La question de la mise en cause de l’organisme social, en particulier la caisse primaire d’assurance maladie (CPAM), dans le cadre des procédures de réparation du dommage corporel, suscite de nombreuses interrogations pour les victimes et les praticiens du droit. Un arrêt rendu par la Cour de cassation, chambre criminelle, le 2 mai 2024 (n° 23-82.430), apporte une clarification essentielle à ce sujet, notamment concernant l’articulation entre l’action civile de la victime et la présence obligatoire — ou non — de la caisse.

 

La règle : l’intervention de l’organisme social est obligatoire lorsque la juridiction statue sur le fond

Conformément à l’article L. 376-1 du Code de la sécurité sociale, les organismes sociaux disposent d’un droit propre à obtenir le remboursement des prestations versées à la victime d’un accident ou d’une infraction, lorsque celle-ci exerce une action indemnitaire. Ce droit suppose que la caisse soit mise en cause, généralement via une déclaration de jugement commun ou une intervention volontaire.

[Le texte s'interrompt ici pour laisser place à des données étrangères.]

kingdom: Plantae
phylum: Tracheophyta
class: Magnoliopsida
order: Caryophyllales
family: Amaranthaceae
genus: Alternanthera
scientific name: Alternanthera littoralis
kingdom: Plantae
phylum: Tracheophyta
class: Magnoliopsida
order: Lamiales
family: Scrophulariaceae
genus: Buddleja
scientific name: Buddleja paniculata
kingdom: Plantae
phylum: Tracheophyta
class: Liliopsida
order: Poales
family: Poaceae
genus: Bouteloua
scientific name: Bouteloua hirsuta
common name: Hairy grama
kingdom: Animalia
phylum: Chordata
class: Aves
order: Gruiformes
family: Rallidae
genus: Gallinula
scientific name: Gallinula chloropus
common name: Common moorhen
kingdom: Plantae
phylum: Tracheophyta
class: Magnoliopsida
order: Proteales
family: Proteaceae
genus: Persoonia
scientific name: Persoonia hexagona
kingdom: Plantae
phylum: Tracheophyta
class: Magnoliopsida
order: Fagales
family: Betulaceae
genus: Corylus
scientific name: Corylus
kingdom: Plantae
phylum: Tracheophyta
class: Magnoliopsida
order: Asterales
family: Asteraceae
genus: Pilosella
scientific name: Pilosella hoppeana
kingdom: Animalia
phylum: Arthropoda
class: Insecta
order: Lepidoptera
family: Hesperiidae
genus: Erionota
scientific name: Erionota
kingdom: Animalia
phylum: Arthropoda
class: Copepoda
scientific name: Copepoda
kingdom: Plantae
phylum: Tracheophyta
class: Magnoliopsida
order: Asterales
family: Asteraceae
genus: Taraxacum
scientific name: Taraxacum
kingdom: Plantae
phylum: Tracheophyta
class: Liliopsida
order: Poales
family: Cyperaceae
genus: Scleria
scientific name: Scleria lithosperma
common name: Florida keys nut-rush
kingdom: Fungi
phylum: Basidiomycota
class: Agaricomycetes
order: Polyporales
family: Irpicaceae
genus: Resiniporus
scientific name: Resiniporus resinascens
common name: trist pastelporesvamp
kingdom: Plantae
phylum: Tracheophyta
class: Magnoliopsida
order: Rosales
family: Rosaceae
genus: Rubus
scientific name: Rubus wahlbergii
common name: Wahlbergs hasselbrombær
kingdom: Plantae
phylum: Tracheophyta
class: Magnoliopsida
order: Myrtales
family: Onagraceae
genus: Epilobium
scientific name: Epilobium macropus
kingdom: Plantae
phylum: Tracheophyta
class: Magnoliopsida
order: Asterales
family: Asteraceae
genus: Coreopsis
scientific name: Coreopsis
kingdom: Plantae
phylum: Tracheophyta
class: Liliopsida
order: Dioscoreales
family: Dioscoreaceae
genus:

Cependant, cette mise en cause n’est exigée que lorsque la juridiction statue sur le fond du litige, c’est-à-dire lorsqu’elle se prononce définitivement sur la réparation intégrale du préjudice. Cela permet à l’organisme social de faire valoir ses créances, notamment par subrogation dans les droits de la victime, et d’assurer le respect du principe de non-cumul des indemnités.

 

La nuance importante : absence d’obligation en cas de demande provisionnelle

L’apport majeur de l’arrêt du 2 mai 2024 réside dans la distinction opérée entre une décision au fond et une décision avant dire droit, comme une allocation de provision.

Dans cette affaire, la cour d’appel avait confirmé une provision de 3 000 euros allouée à la victime sur le fondement de l’article 3 du Code de procédure pénale, sans avoir statué sur l’intégralité du préjudice, et sans que la CPAM ne soit mise en cause en appel. Le demandeur au pourvoi reprochait à la cour cette omission.

Or, la Cour de cassation rejette ce grief en rappelant avec force que :

« La caisse n’a pas à être appelée en déclaration de jugement commun tant qu’il n’a pas été statué au fond sur l’indemnisation du préjudice. »

Autrement dit, lorsqu’une juridiction accorde simplement une provision à la victime, dans l’attente d’éléments complémentaires (comme une expertise médicale), la mise en cause de la CPAM n’est pas encore obligatoire.

 

Une lecture conforme aux principes de célérité et d’économie procédurale

Cette position jurisprudentielle répond à une exigence de souplesse procédurale, en permettant à la juridiction d’ordonner rapidement une provision ou une mesure d’instruction sans être paralysée par l’absence ou l’intervention tardive de l’organisme social. La caisse pourra toujours intervenir ultérieurement, tant qu’aucune décision définitive sur le quantum du préjudice corporel n’a été rendue.

Cela garantit une prise en charge rapide des besoins les plus urgents de la victime, tout en préservant les droits de l’organisme social à intervenir au stade approprié.

 

Ce qu’il faut retenir

  • La CPAM doit être mise en cause dès lors que la juridiction statue sur le fond de l’indemnisation.
  • Aucune obligation ne pèse sur la victime ou la juridiction de faire intervenir l’organisme social lorsqu’une décision ne porte que sur une provision.
  • L’arrêt du 2 mai 2024 confirme cette lecture en rejetant un pourvoi fondé sur l’absence de mise en cause de la CPAM en appel, alors que seule une provision avait été allouée.